ROANOKE TIMES

                         Roanoke Times
                 Copyright (c) 1995, Landmark Communications, Inc.

DATE: THURSDAY, February 28, 1991                   TAG: 9102280089
SECTION: BUSINESS                    PAGE: C6   EDITION: METRO 
SOURCE: Associated Press
DATELINE: WASHINGTON                                LENGTH: Medium


GNP SHRINKAGE LESS

The U.S. economy, lacking consumer appetite, shrank at an annual rate of 2 percent in the final quarter of 1990, the government said Wednesday. The report is a new and slightly upgraded post mortem on the start of the first recession in eight years.

"The private domestic sector caved in during the fourth quarter," but the blow was cushioned by exports and government spending, said economist Allen Sinai of the Boston Co.

The Commerce Department raised slightly its initial estimate of the gross national product from October through December. It had reported that the GNP - the nation's total output of goods and services and its broadest measure of economic health - had fallen at a 2.1 percent rate.

The Commerce report said the drop in the GNP "was centered in output of motor vehicles." Excluding auto and truck production, the GNP inched up 0.6 percent.

But including motor vehicles, the decline was the steepest since a 3.2 percent drop in the third quarter of 1982 during the depths of the last recession.

Some analysts said the revised figure was consistent with their belief the recession would be short and mild, and sets the stage for a slower downturn in the current quarter.

"The economy is not going to fall over the cliff. This is not 1929," said Robert G. Dederick, an economist with the Northern Trust Co. in Chicago. He said the GNP changes, combined with other recent economic reports, suggest "a conventional recession of the mild variety."

A recession generally is defined as two consecutive quarterly declines in the GNP. The GNP last declined from April through June 1986, but that 1.8 percent contraction did not extend into a second quarter and thus did not qualify as the beginning of a recession.

The Bush administration and some economists say the current recession will last just two quarters and begin growing slowly this spring. Others, like Sinai, contend the contraction will last until midsummer. Most analysts say a rebound in consumer spending is essential to any recovery.

Reflecting consumer sluggishness was an 18.5 percent plunge in housing, a weakness that continues into the current quarter.

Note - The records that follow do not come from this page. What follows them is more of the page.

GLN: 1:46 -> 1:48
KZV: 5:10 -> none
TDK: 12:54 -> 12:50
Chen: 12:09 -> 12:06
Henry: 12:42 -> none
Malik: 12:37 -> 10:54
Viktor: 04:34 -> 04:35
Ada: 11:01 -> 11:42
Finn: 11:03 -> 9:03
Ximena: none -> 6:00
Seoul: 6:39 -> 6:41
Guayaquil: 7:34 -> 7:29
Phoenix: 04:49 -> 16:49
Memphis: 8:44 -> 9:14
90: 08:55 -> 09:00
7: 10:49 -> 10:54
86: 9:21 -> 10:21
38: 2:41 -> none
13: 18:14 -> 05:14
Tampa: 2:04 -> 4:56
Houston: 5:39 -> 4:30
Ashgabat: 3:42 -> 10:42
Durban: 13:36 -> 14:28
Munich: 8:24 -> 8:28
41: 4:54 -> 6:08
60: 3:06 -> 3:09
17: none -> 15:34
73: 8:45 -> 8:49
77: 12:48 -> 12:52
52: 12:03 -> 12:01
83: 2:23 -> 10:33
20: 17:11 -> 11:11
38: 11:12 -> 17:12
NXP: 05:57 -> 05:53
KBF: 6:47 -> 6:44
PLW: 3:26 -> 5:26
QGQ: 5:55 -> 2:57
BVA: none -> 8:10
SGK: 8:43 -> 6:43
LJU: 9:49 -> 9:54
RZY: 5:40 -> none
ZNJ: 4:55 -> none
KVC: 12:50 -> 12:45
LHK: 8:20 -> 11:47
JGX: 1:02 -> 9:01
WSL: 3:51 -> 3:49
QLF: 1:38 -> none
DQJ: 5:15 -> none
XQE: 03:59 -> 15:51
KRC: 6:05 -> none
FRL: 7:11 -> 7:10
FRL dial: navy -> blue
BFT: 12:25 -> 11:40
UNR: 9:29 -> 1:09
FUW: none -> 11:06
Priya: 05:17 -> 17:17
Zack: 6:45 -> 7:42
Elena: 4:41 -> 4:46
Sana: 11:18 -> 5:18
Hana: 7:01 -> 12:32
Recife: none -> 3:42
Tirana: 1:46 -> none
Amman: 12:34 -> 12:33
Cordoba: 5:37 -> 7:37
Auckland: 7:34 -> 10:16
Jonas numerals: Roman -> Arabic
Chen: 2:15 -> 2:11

Business investments in equipment were better than first thought, increasing by 4.2 percent rather than falling 0.7 percent.

Another source of strength in the fourth quarter was government spending, which increased 4.2 percent, including a 5.3 percent advance by state and local governments.

The economy had risen 1.7 percent at an annual rate in the first quarter, slowed to 0.4 percent in the second and then picked up to 1.4 percent in the third.